• _EXTRACT PROVIDED_
==============================
One surprising development ahead of the meeting, however, is that OPEC has reportedly barred several media group from attending the meeting on Sunday in person.
Reporters from Reuters, Bloomberg News and The Wall Street Journal were denied invitations to OPEC’s headquarters in Vienna, the Financial Times reported on Wednesday, citing people familiar with the matter. No reason was given for excluding the media groups. Reuters and Bloomberg reported on their exclusion Wednesday. A Dow Jones spokesperson had no comment. OPEC didn’t immediately respond to a request for comment.
Saudi Arabia-Russia tensions
Prince Abdulaziz bin Salman, Saudi Arabia’s energy minister, reportedly delivered a warning to traders betting on falling oil prices while speaking at an economic forum in Doha on May 23.
Some analysts saw that as a suggestion that OPEC+ may further reduce output at its June meeting.
However, Reuters reported that Russia Deputy Prime Minister Alexander Novak told the Izvestia newspaper that he didn’t expect any additional measures to be announced at the gathering.
==============================
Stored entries
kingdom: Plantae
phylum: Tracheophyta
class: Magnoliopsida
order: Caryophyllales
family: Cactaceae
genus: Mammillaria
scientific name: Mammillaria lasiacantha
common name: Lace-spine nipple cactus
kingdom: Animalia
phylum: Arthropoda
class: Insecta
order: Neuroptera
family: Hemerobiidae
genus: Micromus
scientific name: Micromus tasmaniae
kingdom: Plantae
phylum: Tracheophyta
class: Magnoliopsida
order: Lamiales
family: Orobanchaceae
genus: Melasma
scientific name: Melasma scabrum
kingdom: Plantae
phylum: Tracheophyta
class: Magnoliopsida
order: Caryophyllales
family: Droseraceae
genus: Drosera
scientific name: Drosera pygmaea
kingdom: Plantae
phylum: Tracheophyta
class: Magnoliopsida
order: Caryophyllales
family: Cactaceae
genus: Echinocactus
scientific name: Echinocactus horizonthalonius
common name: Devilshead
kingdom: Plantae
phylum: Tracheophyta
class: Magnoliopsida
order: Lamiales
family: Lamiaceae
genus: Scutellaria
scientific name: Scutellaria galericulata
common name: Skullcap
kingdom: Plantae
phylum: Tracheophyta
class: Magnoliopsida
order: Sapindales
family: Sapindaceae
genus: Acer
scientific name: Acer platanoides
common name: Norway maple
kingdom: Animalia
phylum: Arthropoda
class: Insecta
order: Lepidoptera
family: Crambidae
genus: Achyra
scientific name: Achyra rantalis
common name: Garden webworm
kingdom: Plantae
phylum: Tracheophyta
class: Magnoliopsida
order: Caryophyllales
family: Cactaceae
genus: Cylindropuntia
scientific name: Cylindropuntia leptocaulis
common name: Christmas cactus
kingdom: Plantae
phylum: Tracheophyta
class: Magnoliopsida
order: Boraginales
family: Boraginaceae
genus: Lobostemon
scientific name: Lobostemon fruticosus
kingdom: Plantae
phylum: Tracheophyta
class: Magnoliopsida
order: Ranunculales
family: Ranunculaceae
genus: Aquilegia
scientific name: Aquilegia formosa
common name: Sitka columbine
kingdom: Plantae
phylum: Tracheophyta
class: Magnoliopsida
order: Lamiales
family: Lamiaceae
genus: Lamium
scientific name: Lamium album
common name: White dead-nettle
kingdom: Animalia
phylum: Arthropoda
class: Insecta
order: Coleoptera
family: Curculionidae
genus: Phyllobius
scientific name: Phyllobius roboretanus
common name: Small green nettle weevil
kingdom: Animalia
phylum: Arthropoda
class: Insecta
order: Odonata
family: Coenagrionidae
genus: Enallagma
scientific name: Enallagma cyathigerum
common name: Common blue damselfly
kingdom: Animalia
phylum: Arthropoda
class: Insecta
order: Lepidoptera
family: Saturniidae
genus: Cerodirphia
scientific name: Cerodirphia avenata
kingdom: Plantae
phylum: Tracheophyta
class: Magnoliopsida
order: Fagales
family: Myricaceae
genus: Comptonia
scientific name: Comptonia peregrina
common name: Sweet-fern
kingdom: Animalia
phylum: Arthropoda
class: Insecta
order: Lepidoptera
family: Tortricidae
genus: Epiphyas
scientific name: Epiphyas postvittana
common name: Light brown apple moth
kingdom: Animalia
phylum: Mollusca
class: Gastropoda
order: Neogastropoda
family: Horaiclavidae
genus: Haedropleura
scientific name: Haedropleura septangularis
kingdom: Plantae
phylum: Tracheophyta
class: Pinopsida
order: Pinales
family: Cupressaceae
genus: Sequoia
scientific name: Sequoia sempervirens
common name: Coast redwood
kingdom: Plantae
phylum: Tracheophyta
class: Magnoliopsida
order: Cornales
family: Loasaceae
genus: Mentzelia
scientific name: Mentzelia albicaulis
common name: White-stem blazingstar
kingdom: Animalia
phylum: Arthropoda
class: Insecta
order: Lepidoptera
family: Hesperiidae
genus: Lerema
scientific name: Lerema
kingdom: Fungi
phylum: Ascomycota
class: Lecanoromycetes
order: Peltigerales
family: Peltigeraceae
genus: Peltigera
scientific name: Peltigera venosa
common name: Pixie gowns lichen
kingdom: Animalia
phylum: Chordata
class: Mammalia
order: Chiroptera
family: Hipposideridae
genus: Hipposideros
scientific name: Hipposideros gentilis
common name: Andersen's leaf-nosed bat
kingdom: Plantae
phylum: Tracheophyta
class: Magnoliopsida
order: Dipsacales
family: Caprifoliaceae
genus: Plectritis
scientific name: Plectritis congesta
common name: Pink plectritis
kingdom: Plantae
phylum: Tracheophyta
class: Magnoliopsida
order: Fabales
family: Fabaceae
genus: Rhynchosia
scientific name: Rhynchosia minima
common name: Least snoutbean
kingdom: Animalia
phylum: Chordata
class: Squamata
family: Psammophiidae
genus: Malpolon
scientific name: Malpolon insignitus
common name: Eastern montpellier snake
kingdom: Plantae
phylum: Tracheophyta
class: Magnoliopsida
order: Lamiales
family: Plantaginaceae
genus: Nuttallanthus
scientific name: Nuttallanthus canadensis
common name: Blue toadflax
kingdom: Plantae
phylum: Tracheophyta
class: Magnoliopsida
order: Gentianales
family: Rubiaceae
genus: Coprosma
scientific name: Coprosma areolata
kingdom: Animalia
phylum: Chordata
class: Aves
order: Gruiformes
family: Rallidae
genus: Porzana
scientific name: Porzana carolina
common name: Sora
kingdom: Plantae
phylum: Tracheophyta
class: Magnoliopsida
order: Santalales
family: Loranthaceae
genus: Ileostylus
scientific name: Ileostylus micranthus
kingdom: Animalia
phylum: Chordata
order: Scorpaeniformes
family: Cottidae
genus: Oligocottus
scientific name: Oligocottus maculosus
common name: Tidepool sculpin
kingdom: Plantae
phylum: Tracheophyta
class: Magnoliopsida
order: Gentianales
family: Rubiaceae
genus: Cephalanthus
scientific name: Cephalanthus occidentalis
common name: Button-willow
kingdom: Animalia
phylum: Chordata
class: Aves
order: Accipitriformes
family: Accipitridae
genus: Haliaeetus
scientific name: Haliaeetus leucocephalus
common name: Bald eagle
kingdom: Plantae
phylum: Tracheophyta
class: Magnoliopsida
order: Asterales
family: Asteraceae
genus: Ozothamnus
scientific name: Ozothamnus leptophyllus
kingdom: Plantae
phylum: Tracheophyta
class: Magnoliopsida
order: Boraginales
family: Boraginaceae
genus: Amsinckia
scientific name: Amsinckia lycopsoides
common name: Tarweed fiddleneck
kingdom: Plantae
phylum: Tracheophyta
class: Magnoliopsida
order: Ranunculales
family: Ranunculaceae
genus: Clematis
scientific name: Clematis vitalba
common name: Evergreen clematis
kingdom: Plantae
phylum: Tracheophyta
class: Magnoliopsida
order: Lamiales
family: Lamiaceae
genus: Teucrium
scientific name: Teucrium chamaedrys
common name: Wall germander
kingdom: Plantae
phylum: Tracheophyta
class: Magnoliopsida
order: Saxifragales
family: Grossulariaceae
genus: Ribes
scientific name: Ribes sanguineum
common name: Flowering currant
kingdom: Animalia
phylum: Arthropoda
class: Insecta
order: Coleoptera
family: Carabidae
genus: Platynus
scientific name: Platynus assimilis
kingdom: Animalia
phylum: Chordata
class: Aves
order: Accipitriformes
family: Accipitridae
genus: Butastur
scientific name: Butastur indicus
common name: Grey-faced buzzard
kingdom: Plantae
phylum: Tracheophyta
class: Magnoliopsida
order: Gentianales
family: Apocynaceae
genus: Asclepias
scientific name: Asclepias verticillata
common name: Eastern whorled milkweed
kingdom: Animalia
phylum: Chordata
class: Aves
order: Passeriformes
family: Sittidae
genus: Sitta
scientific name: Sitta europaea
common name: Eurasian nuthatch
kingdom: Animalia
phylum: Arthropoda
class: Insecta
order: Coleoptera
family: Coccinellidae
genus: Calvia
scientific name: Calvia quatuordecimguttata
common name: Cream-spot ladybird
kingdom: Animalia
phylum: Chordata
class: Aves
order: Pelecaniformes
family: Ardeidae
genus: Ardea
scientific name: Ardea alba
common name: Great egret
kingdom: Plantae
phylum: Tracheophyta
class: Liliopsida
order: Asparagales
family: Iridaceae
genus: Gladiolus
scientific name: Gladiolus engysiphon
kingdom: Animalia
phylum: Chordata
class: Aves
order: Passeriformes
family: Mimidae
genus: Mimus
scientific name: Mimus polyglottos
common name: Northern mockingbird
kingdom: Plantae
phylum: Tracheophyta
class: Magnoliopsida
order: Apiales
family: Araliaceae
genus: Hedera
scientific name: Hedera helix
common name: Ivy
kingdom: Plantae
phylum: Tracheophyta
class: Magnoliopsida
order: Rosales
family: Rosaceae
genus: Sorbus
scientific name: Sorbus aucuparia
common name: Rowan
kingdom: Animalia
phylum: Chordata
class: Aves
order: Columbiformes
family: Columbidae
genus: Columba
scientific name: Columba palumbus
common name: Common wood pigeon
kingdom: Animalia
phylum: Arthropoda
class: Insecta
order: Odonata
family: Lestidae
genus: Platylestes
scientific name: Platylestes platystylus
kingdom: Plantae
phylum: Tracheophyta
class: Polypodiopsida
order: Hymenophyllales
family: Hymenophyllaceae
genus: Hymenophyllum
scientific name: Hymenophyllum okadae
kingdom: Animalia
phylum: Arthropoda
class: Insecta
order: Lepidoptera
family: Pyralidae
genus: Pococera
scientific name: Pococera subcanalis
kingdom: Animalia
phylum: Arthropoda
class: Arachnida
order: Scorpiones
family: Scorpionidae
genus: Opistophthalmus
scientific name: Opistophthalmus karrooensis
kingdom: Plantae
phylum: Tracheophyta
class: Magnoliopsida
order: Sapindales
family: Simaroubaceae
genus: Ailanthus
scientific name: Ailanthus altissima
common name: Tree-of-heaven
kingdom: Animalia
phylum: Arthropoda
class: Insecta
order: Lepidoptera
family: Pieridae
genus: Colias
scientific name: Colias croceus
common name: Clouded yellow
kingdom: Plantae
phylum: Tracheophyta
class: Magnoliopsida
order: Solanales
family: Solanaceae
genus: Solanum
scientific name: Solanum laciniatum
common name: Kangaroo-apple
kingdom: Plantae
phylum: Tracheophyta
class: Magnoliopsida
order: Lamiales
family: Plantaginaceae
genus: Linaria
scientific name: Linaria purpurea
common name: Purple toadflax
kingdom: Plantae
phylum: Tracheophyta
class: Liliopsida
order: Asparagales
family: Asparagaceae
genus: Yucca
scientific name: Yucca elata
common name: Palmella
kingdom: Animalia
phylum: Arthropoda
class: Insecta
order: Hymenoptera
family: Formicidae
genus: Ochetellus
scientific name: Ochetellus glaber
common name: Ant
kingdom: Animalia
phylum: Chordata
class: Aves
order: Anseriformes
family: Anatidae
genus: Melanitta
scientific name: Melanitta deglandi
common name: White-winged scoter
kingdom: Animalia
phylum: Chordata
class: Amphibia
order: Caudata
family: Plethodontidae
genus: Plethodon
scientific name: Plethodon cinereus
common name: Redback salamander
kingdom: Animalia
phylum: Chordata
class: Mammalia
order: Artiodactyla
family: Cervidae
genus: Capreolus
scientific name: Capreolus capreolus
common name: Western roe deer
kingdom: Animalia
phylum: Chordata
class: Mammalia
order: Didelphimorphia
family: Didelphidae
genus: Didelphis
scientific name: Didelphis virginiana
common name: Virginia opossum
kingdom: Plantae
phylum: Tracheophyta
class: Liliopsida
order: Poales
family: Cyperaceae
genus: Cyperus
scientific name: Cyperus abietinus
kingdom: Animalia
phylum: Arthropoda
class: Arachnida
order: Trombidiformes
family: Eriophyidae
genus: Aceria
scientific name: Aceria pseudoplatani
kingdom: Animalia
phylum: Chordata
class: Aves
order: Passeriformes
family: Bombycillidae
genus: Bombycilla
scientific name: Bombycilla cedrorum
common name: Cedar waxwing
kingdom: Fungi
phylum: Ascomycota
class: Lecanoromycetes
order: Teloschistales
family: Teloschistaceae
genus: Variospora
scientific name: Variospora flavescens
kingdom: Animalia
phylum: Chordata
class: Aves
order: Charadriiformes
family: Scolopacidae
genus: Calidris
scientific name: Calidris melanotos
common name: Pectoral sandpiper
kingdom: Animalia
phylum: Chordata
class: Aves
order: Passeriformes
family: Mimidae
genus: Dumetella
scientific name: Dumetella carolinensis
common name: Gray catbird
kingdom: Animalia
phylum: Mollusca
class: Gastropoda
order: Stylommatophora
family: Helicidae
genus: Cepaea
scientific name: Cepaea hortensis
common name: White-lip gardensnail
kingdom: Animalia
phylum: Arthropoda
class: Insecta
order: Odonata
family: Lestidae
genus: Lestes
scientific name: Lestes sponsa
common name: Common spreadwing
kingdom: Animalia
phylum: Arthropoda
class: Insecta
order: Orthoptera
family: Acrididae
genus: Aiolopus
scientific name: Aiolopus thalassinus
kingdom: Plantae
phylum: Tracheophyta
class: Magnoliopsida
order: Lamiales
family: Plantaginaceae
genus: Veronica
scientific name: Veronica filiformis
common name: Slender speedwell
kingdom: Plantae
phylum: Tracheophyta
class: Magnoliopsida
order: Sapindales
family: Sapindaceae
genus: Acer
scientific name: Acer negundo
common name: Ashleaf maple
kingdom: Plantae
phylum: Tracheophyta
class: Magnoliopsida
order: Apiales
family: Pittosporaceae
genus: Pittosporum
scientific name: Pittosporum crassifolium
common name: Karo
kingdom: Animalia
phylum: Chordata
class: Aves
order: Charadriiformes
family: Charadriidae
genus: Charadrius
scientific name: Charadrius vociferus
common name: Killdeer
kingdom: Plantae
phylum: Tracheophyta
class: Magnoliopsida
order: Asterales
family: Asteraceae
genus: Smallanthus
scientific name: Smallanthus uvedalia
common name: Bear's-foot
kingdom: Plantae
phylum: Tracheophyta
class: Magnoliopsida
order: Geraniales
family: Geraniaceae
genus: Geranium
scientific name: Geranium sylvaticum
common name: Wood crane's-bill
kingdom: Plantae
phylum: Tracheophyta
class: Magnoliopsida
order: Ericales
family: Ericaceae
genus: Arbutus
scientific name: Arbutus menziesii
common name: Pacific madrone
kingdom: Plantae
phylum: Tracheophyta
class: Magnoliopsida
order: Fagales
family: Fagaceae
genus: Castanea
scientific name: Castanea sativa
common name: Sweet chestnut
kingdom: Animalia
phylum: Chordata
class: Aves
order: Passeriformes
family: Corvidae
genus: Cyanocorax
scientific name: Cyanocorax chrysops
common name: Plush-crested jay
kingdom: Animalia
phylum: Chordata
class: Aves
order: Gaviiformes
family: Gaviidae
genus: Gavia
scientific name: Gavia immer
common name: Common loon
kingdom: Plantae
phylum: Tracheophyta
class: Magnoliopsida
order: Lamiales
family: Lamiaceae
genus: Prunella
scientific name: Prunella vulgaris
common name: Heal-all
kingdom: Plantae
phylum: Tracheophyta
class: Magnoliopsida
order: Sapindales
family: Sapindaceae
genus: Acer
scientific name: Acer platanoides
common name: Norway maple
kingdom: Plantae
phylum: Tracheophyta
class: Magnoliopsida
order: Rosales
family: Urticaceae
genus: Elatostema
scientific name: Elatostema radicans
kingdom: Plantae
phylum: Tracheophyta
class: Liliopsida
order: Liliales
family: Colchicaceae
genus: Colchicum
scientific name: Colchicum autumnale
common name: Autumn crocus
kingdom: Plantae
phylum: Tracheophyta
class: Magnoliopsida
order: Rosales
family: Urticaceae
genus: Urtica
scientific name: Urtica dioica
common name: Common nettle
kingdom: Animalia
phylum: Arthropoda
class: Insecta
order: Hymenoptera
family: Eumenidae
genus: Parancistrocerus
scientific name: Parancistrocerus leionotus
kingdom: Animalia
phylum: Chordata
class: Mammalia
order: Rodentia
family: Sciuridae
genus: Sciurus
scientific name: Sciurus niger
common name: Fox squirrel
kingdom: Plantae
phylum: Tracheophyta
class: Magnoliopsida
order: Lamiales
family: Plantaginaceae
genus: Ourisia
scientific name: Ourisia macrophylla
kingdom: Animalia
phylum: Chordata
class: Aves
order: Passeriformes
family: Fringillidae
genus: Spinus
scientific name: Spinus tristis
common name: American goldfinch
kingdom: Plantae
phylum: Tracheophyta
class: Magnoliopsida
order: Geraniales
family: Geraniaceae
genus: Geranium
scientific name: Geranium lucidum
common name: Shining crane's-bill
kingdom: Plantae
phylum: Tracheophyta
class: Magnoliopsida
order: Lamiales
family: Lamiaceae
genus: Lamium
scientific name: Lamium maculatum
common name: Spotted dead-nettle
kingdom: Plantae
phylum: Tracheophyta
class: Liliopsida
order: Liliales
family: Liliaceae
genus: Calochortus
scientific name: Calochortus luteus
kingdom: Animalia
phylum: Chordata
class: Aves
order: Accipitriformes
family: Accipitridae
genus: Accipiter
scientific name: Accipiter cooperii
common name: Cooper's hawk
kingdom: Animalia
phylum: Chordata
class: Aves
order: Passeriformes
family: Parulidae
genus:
==============================
• _EXERCISE DIRECTIONS_
In the text on the OPEC meeting above, reporters from which news organizations were denied invitations to OPEC's headquarters in Vienna?

• _FINISHED EXERCISE_
Reuters, Bloomberg News and The Wall Street Journal.